(Transcribed page contents)
────────────────────────────────────────
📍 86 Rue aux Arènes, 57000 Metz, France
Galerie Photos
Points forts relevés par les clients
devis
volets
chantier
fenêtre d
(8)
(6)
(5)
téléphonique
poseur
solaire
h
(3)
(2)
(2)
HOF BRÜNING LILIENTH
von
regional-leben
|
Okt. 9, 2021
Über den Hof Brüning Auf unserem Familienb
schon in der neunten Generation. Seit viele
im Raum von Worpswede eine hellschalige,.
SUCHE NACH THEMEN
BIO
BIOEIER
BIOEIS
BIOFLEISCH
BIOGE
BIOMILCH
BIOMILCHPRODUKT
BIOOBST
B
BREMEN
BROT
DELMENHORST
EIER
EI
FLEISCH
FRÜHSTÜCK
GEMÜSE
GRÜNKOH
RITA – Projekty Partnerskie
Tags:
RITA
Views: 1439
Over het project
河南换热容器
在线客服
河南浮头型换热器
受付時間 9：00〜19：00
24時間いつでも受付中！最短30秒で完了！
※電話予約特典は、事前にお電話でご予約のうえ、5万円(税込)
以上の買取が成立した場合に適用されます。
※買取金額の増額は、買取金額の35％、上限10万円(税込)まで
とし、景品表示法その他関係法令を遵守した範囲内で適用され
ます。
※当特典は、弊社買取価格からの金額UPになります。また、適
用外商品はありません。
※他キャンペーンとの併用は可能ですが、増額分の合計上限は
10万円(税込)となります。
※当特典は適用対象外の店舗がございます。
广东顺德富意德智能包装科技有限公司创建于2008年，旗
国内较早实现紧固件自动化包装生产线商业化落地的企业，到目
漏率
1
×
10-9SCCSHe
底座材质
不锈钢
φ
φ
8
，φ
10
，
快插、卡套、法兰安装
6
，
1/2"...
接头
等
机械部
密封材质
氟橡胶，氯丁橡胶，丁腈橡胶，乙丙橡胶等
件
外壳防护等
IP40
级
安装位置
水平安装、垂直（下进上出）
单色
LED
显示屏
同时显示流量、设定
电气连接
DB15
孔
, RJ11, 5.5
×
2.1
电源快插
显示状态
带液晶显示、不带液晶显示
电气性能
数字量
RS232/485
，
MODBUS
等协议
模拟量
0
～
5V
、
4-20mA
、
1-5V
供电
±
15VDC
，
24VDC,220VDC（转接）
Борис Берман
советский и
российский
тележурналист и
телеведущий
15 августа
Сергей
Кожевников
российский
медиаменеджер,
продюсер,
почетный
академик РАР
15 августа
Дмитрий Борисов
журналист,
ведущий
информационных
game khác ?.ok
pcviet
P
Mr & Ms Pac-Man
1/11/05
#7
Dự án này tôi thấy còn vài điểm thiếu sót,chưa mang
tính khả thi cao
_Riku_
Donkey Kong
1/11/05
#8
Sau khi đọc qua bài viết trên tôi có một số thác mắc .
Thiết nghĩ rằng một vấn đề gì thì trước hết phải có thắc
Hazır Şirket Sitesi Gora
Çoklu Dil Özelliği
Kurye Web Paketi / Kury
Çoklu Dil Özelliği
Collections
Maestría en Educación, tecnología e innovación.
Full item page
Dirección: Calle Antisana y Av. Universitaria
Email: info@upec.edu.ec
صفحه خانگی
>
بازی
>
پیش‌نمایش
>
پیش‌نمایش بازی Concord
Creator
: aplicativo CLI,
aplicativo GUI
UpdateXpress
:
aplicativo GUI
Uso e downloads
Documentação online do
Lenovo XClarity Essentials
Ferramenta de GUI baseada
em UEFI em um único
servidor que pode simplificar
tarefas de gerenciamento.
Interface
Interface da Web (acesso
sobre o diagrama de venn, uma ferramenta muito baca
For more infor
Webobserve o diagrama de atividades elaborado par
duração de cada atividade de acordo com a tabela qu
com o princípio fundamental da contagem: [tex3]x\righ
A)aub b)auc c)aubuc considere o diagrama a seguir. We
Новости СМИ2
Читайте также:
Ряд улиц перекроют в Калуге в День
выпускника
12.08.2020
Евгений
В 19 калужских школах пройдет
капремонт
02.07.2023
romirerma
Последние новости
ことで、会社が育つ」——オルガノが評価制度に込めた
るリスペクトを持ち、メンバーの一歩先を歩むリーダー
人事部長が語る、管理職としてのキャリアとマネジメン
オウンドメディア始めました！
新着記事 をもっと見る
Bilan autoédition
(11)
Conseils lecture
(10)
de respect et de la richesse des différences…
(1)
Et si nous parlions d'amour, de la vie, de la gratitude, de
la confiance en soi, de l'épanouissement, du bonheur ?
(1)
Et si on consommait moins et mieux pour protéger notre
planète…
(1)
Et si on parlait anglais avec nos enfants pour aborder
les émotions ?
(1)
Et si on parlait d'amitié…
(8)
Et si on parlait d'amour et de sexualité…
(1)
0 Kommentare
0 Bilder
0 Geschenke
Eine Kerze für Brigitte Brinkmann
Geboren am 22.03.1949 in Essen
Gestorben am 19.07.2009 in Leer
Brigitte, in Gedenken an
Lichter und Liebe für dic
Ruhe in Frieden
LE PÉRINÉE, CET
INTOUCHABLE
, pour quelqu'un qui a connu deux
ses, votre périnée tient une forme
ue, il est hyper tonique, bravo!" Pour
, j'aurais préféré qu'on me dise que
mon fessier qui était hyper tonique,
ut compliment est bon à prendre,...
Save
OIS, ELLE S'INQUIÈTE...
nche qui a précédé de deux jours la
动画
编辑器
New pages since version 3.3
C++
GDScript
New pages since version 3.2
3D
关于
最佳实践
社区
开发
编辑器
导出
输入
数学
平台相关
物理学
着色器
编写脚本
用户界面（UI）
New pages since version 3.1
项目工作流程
────────────────────────────────────────
PROBLEM:
Copy every entry exactly, leaving nothing out.

COMPLETED TASK:
📍 86 Rue aux Arènes, 57000 Metz, France
Galerie Photos
Points forts relevés par les clients
devis
volets
chantier
fenêtre d
(8)
(6)
(5)
téléphonique
poseur
solaire
h
(3)
(2)
(2)
HOF BRÜNING LILIENTH
von
regional-leben
|
Okt. 9, 2021
Über den Hof Brüning Auf unserem Familienb
schon in der neunten Generation. Seit viele
im Raum von Worpswede eine hellschalige,.
SUCHE NACH THEMEN
BIO
BIOEIER
BIOEIS
BIOFLEISCH
BIOGE
BIOMILCH
BIOMILCHPRODUKT
BIOOBST
B
BREMEN
BROT
DELMENHORST
EIER
EI
FLEISCH
FRÜHSTÜCK
GEMÜSE
GRÜNKOH
RITA – Projekty Partnerskie
Tags:
RITA
Views: 1439
Over het project
河南换热容器
在线客服
河南浮头型换热器
受付時間 9：00〜19：00
24時間いつでも受付中！最短30秒で完了！
※電話予約特典は、事前にお電話でご予約のうえ、5万円(税込)
以上の買取が成立した場合に適用されます。
※買取金額の増額は、買取金額の35％、上限10万円(税込)まで
とし、景品表示法その他関係法令を遵守した範囲内で適用され
ます。
※当特典は、弊社買取価格からの金額UPになります。また、適
用外商品はありません。
※他キャンペーンとの併用は可能ですが、増額分の合計上限は
10万円(税込)となります。
※当特典は適用対象外の店舗がございます。
广东顺德富意德智能包装科技有限公司创建于2008年，旗
国内较早实现紧固件自动化包装生产线商业化落地的企业，到目
漏率
1
×
10-9SCCSHe
底座材质
不锈钢
φ
φ
8
，φ
10
，
快插、卡套、法兰安装
6
，
1/2"...
接头
等
机械部
密封材质
氟橡胶，氯丁橡胶，丁腈橡胶，乙丙橡胶等
件
外壳防护等
IP40
级
安装位置
水平安装、垂直（下进上出）
单色
LED
显示屏
同时显示流量、设定
电气连接
DB15
孔
, RJ11, 5.5
×
2.1
电源快插
显示状态
带液晶显示、不带液晶显示
电气性能
数字量
RS232/485
，
MODBUS
等协议
模拟量
0
～
5V
、
4-20mA
、
1-5V
供电
±
15VDC
，
24VDC,220VDC（转接）
Борис Берман
советский и
российский
тележурналист и
телеведущий
15 августа
Сергей
Кожевников
российский
медиаменеджер,
продюсер,
почетный
академик РАР
15 августа
Дмитрий Борисов
журналист,
ведущий
информационных
game khác ?.ok
pcviet
P
Mr & Ms Pac-Man
1/11/05
#7
Dự án này tôi thấy còn vài điểm thiếu sót,chưa mang
tính khả thi cao
_Riku_
Donkey Kong
1/11/05
#8
Sau khi đọc qua bài viết trên tôi có một số thác mắc .
Thiết nghĩ rằng một vấn đề gì thì trước hết phải có thắc
Hazır Şirket Sitesi Gora
Çoklu Dil Özelliği
Kurye Web Paketi / Kury
Çoklu Dil Özelliği
Collections
Maestría en Educación, tecnología e innovación.
Full item page
Dirección: Calle Antisana y Av. Universitaria
Email: info@upec.edu.ec
صفحه خانگی
>
بازی
>
پیش‌نمایش
>
پیش‌نمایش بازی Concord
Creator
: aplicativo CLI,
aplicativo GUI
UpdateXpress
:
aplicativo GUI
Uso e downloads
Documentação online do
Lenovo XClarity Essentials
Ferramenta de GUI baseada
em UEFI em um único
servidor que pode simplificar
tarefas de gerenciamento.
Interface
Interface da Web (acesso
sobre o diagrama de venn, uma ferramenta muito baca
For more infor
Webobserve o diagrama de atividades elaborado par
duração de cada atividade de acordo com a tabela qu
com o princípio fundamental da contagem: [tex3]x\righ
A)aub b)auc c)aubuc considere o diagrama a seguir. We
Новости СМИ2
Читайте также:
Ряд улиц перекроют в Калуге в День
выпускника
12.08.2020
Евгений
В 19 калужских школах пройдет
капремонт
02.07.2023
romirerma
Последние новости
ことで、会社が育つ」——オルガノが評価制度に込めた
るリスペクトを持ち、メンバーの一歩先を歩むリーダー
人事部長が語る、管理職としてのキャリアとマネジメン
オウンドメディア始めました！
新着記事 をもっと見る
Bilan autoédition
(11)
Conseils lecture
(10)
de respect et de la richesse des différences…
(1)
Et si nous parlions d'amour, de la vie, de la gratitude, de
la confiance en soi, de l'épanouissement, du bonheur ?
(1)
Et si on consommait moins et mieux pour protéger notre
planète…
(1)
Et si on parlait anglais avec nos enfants pour aborder
les émotions ?
(1)
Et si on parlait d'amitié…
(8)
Et si on parlait d'amour et de sexualité…
(1)
0 Kommentare
0 Bilder
0 Geschenke
Eine Kerze für Brigitte Brinkmann
Geboren am 22.03.1949 in Essen
Gestorben am 19.07.2009 in Leer
Brigitte, in Gedenken an
Lichter und Liebe für dic
Ruhe in Frieden
LE PÉRINÉE, CET
INTOUCHABLE
, pour quelqu'un qui a connu deux
ses, votre périnée tient une forme
ue, il est hyper tonique, bravo!" Pour
, j'aurais préféré qu'on me dise que
mon fessier qui était hyper tonique,
ut compliment est bon à prendre,...
Save
OIS, ELLE S'INQUIÈTE...
nche qui a précédé de deux jours la
动画
编辑器
New pages since version 3.3
C++
GDScript
New pages since version 3.2
3D
关于
最佳实践
社区
开发
编辑器
导出
输入
数学
平台相关
物理学
着色器
编写脚本
用户界面（UI）
New pages since version 3.1
项目工作流程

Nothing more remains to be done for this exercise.